We analyse a suite of simulations from 34 models taking part in CMIP5, in which historical and representative concentration pathway (RCP) 8.5 scenarios are used to simulate the present-day and future climates respectively. Here, SST, precipitation, and sea level pressure (SLP) outputs from one ensemble member (r1i1p1) in each model are utilized (see Fig. 3 for a list of models). We define the second half of the 20th century (1950–1999) as the present-day climate and the entire 21st century (2000–2099) as the future climate. SST from the Hadley Centre Global Sea Ice and SST (HadISST1)47 and atmospheric circulation variables from the National Centers for Environmental Prediction–National Center for Atmospheric Research reanalysis (NCEP-NCAR Reanalysis)48 are used to provide an observational reference for the present-day (1950–1999) climate simulations.

Methods

All data are bi-linearly interpolated onto a uniform 1° × 1° grid. Anomalies in present-day climate are referenced to the period of 1950–1999 and linearly detrended. The IOD is described through an Empirical Orthogonal Function (EOF) analysis on detrended SST anomalies in the tropical Indian Ocean domain (20°S-20°N, 40°E-120°E). In the EOF analysis, the IOD mode does not always come out as EOF1. For each model, we correlate the observed IOD pattern with each of the model EOF patterns. The EOF pattern that gives highest correlation is objectively identified the IOD mode in the model. The IOD index is defined as the associated time series, which, with the total variance of the EOF pattern scaled to unity35, represents intensity of the IOD mode in each model.

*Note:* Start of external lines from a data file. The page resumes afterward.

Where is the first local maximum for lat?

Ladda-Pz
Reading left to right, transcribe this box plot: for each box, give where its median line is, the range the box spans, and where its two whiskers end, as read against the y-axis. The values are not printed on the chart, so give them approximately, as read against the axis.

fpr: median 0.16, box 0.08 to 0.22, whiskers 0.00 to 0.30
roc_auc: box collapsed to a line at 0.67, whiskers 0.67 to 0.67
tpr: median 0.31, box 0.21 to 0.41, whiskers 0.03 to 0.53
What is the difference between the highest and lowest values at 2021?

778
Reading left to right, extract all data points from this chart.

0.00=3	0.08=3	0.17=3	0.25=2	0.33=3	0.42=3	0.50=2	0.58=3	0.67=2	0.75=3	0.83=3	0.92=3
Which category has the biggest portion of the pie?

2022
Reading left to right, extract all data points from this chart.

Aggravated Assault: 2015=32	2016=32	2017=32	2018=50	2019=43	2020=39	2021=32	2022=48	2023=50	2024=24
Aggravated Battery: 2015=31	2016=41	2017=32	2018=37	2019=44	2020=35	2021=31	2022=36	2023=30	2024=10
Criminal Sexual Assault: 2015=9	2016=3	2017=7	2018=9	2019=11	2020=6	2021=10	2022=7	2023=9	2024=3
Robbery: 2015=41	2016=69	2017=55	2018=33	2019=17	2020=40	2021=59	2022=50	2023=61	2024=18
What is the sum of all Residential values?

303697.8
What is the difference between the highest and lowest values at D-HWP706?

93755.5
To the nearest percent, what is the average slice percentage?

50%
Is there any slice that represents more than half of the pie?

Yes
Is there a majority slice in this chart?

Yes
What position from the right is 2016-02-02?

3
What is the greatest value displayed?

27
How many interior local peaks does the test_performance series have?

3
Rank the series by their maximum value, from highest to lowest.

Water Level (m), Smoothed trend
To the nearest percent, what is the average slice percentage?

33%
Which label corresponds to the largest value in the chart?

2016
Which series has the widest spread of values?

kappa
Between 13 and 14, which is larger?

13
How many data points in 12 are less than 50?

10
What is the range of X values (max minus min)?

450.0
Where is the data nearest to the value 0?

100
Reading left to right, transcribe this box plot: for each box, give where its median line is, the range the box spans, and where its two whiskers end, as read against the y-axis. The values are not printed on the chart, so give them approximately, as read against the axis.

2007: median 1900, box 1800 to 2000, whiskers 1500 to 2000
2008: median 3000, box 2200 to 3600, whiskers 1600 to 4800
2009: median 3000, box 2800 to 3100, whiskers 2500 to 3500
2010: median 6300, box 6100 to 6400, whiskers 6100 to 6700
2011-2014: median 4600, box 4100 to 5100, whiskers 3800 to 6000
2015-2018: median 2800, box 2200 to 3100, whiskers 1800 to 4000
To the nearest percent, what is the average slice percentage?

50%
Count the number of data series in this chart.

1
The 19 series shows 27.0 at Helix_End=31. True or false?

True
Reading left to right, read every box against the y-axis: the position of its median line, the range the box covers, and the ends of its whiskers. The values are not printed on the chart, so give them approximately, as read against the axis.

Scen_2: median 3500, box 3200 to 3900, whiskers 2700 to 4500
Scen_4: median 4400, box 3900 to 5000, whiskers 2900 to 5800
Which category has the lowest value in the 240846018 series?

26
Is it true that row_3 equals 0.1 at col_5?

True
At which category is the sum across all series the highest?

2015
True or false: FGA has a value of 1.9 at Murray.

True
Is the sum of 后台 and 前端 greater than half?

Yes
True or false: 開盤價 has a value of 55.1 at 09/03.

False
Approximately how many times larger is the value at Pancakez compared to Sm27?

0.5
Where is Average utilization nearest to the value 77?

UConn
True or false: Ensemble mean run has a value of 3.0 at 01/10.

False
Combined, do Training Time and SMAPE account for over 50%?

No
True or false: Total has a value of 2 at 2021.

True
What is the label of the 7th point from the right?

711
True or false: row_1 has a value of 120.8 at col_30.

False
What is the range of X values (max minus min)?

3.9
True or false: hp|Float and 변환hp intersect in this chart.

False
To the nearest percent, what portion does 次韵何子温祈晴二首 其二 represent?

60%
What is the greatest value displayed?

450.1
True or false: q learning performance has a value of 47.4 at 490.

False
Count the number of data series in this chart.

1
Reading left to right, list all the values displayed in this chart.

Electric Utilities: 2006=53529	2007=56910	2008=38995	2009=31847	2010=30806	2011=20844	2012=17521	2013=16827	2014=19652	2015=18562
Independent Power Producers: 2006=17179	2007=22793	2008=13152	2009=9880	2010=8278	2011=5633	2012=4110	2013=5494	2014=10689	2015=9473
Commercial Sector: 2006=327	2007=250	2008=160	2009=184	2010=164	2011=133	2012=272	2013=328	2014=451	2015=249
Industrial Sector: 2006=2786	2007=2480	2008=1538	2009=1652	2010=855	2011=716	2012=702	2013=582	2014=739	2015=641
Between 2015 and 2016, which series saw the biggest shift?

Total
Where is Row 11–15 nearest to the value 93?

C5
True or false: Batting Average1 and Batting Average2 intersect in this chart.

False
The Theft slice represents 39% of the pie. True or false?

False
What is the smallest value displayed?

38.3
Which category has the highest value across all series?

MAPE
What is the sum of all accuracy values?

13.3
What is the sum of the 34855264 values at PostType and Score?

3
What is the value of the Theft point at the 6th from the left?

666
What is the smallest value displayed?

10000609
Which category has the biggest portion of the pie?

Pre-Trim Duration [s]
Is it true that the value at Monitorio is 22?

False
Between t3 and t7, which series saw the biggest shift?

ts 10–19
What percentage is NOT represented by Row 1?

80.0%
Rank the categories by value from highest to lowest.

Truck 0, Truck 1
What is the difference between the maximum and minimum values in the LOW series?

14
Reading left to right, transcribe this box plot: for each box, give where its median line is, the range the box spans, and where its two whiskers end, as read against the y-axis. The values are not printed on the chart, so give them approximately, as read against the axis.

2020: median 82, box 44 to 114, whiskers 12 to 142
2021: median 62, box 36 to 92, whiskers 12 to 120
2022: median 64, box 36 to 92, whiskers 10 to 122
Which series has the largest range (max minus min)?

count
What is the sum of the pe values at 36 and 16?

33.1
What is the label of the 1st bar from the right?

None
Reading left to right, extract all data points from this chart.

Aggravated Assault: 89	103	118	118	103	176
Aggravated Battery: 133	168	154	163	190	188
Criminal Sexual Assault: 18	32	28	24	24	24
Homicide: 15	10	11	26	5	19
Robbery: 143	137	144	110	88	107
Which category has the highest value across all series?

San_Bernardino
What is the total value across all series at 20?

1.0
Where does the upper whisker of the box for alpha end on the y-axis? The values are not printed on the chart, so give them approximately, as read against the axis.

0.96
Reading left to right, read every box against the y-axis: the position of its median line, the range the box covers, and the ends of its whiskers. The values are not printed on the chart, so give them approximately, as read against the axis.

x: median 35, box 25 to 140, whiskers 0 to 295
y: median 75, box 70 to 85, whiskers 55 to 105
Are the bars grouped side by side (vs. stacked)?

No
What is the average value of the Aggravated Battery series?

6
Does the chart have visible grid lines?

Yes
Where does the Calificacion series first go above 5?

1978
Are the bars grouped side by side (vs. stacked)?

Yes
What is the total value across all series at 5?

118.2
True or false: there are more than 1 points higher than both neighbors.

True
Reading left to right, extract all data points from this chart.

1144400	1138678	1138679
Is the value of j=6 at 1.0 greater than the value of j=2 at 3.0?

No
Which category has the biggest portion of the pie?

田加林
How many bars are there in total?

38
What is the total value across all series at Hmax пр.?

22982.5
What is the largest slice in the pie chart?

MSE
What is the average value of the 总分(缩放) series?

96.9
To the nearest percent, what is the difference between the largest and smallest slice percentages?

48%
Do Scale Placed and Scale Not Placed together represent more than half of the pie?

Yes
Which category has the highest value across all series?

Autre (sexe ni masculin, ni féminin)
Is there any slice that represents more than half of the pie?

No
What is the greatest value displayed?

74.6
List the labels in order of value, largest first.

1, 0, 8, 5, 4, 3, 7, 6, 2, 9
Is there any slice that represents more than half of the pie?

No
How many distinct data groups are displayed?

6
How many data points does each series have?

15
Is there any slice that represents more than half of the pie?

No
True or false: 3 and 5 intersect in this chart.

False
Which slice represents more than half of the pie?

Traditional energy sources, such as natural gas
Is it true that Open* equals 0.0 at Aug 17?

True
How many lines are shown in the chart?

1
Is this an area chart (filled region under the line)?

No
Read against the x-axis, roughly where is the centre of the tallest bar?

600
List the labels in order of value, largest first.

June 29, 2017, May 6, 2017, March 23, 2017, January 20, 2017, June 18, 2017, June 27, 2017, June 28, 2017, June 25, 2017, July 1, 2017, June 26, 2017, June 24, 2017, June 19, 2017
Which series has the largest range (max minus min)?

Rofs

Similarly, the ENSO index is derived from EOF analysis over the tropical Pacific domain (20°S-20°N, 120°E-80°W)20. The ISMR index is the area-averaged rainfall anomalies over the Indian subcontinent (7°N-28°N, 70°E-90°E), and the SLP index is the area-averaged anomalies over the same domain. Future ISMR changes are expressed in terms of percentage change in present-day climatology per degree Celsius of global warming [GW; % (°C of GW)−1] to enhance comparability because models have vastly different climate sensitivities. Here, we use two metrics to benchmark the realism of ENSO and IOD simulations in models: (1) the amplitude of the IOD (ENSO) measured by the standard deviation of the IOD (ENSO) index; (2) the response of atmosphere circulation to the IOD (ENSO) defined as the correlation between atmospheric fields with the IOD (ENSO) index28.

Seasonality

All calculations in this paper are performed on the JJAS period (June, July, August and September), the peak season of ISMR and the developing phase of ENSO and the IOD.